Мы несли, мужчина лежал, и беседовали, благо он был лёгкий. — И кто же это вас так? — Да это я сам от полной безысходности. С работы за запои выперли, жена забрала дочь и ушла к тёще, и мне, браток, жизнь стал не мила. Наточил кухонный нож и вжик! — Так ты пить брось, — посоветовал ему наш водитель Александр, — сразу всё и наладится.
— Да не проходит со мной этот номер, браток! Кодировали уж раз пять у всяких докторов – бесполезно! Три дня креплюсь, а потом опять пью злее прежнего. Раненый еле говорил, но сознания не терял, да и больница рядом – довезём! Тут мы вынесли носилки из подъезда и сноровисто погрузили их в машину. Сели сами, водитель завёл, нажал на газ, и вот тут нам наступила полная труба – мы забуксовали.

• ПРЕДСТАВЛЕННЫЕ ДАННЫЕ:
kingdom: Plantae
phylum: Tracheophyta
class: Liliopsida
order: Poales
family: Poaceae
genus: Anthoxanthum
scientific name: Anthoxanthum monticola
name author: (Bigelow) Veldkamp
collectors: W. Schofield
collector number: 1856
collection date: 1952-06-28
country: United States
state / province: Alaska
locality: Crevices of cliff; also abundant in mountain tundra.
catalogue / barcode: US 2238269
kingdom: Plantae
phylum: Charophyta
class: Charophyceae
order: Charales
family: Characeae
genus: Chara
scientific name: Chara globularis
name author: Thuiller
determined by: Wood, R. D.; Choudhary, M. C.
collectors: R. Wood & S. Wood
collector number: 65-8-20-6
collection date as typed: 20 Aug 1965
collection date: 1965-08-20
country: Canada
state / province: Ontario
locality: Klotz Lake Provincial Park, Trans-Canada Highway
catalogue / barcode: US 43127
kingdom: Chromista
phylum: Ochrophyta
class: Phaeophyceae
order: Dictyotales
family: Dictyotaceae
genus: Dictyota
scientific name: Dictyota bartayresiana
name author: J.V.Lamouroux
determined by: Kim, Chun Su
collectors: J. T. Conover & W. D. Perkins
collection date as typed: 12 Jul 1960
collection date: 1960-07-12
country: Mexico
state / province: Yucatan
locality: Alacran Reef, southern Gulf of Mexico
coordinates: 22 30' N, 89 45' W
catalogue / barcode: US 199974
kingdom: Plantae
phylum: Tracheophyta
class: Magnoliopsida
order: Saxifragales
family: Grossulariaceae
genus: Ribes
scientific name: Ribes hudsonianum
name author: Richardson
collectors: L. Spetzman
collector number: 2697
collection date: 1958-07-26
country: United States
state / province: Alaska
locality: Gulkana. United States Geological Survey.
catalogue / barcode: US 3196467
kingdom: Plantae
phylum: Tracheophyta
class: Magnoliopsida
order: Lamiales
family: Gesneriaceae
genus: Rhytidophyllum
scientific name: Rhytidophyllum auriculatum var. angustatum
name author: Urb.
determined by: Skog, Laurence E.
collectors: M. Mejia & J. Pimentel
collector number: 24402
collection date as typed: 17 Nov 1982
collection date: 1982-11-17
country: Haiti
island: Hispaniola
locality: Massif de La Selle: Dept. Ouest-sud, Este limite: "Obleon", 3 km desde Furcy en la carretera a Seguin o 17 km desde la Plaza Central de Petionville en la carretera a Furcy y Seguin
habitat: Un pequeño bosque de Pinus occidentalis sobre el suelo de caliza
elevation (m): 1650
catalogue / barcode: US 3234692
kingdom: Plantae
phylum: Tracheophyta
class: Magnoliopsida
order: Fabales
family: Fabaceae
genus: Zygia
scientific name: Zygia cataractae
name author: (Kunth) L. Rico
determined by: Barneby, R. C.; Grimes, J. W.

• ЗАДАНИЯ:
A. Выпишите из рассказа о раненом мужчине фрагмент, который начинается словами «Мы несли, мужчина» и продолжается вплоть до слов «всё и наладится.».
B. Ответьте на вопросы по рассказу о раненом мужчине.
(i) Как поступила жена мужчины, по его собственным словам?
(ii) Сколько раз, по словам мужчины, его кодировали?
(iii) Что произошло, когда водитель нажал на газ?
C. Продолжите рассказ о раненом мужчине с того места, на котором он заканчивается.
Позиции к данной работе никакого отношения не имеют.

• ОТВЕТЫ:
A.
Мы несли, мужчина лежал, и беседовали, благо он был лёгкий. — И кто же это вас так? — Да это я сам от полной безысходности. С работы за запои выперли, жена забрала дочь и ушла к тёще, и мне, браток, жизнь стал не мила. Наточил кухонный нож и вжик! — Так ты пить брось, — посоветовал ему наш водитель Александр, — сразу всё и наладится.

B.
(i) Забрала дочь и ушла к тёще.
(ii) Раз пять.
(iii) Машина забуксовала.

C.
Гололёд – бич наших дорог, вдобавок задние колёса угодили в небольшую выбоину или ямку, из которой легко бы выбрался любой жигулёнок. Казалось бы, ничего особенного, со всеми бывает, только мы ведь были на РАФике! РАФ, РАФик, это микроавтобус латвийского производства, который шёл в ту пору под «Скорую помощь». Хуже изделия для русских дорог я в своей жизни не видел. Он буксовал и шлифовал зимой практически на каждом шагу, кто бы ни был за рулём.
Мы толкали эти РАФы и день, и ночь. Приходили домой после суток, и у нас болели руки и ноги, ломило поясницу, а у женщин прихватывало ещё и живот. Всё бы ничего, сами не осилим, так народ поможет, рано или поздно вытолкаем, да только было уже двенадцать часов ночи и двор опустел. Вдобавок, состояние пациента стремительно ухудшалось, и забавляться с изделиями латышского автопрома нам было просто некогда. Но может повезёт и махом сами вытолкаем?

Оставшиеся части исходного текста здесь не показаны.